Lucy lay stricken upon the ground; she could not tear herself away. Chilling vapours rose and numbed her limbs. But behind her eyes she felt flames. At times she was seized with fits of shivering. She knew that it was dangerous for her to lie there for a heavy dew was falling—the points of her hair hung with drops, which, now and then, rolled down her neck into her bosom. But she wished that she might die, she wished that the morning could find her stiff and stark under the window, with her sightless eyes gazing up at the room, where Joel had spent the night in merriment. And above all she wished that he might come there in the dawn, and find her. She wanted him to carry away the eternal reproach of a dead girl's face.

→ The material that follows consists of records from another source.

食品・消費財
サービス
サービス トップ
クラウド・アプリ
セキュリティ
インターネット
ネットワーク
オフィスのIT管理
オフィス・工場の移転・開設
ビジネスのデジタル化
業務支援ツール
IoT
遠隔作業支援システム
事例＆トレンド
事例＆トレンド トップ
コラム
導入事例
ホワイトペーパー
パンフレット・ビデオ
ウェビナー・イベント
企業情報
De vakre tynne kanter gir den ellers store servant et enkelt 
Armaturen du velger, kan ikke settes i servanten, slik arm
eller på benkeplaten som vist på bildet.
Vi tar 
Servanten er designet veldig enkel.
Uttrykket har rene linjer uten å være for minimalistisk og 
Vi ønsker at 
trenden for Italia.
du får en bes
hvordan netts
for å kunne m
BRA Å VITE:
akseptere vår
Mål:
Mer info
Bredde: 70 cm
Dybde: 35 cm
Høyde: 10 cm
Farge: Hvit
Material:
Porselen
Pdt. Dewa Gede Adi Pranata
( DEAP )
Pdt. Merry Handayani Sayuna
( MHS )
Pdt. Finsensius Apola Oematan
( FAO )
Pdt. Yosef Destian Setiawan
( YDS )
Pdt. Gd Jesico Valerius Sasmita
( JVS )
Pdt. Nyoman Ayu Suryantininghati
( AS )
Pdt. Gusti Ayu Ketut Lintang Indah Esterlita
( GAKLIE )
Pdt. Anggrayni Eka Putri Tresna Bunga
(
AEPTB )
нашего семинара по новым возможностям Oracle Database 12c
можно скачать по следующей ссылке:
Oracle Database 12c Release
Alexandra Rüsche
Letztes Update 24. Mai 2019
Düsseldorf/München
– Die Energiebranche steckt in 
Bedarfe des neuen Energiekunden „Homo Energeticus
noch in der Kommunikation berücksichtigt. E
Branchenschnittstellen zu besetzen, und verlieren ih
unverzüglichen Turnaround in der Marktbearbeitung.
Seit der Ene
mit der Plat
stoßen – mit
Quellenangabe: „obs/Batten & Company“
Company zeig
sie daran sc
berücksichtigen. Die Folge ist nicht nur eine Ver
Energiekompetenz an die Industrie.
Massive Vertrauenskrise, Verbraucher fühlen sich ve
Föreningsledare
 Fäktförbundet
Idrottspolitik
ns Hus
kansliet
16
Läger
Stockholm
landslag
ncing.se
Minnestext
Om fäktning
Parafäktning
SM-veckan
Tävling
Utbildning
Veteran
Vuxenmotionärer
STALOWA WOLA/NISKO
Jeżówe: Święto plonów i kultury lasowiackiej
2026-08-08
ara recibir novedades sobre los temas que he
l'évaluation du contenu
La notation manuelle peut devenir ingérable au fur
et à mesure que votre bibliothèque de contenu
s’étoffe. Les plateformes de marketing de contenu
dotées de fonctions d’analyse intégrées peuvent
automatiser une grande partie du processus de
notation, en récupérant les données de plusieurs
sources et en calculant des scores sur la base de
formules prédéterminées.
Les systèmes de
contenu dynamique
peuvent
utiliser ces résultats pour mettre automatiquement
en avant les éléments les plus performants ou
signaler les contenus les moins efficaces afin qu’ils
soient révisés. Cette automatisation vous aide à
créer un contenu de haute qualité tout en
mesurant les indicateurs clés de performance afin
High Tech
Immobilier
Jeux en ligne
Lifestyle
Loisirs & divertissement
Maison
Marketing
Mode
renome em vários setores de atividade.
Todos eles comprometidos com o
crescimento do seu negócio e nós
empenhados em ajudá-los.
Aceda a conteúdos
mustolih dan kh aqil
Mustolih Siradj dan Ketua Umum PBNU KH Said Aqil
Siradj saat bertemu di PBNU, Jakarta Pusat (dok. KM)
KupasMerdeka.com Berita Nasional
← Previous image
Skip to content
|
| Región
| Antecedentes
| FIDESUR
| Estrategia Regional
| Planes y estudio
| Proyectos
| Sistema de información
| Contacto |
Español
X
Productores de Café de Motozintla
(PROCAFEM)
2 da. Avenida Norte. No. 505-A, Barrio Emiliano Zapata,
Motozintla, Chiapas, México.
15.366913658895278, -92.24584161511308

This is that which she desired, and the scene which she saw with the vividness of delirium. His horse stood ready saddled and bridled, his gay companions were lounging in the doorway, he was about to mount when his eyes fell upon her body half hidden by the grass. She felt the hush that would follow his cry of horror. She saw the remorse upon his face, the clenching of his hands, the sweat on his brow. With grim satisfaction she lingered over the scene. Then her mind wandered on. She thought that she followed him into distant lands. She saw him alone in great forests, alone on wide prairies, alone in solitary huts, but never alone, because her dead face would be peering into his. She saw him in crowded cities, in drinking bars, in dancing halls, and even there her dead eyes would blot out the light of other faces. He should never escape her, she would follow him and haunt him until in death they met again. Then she would show him the love and forgiveness of her heart.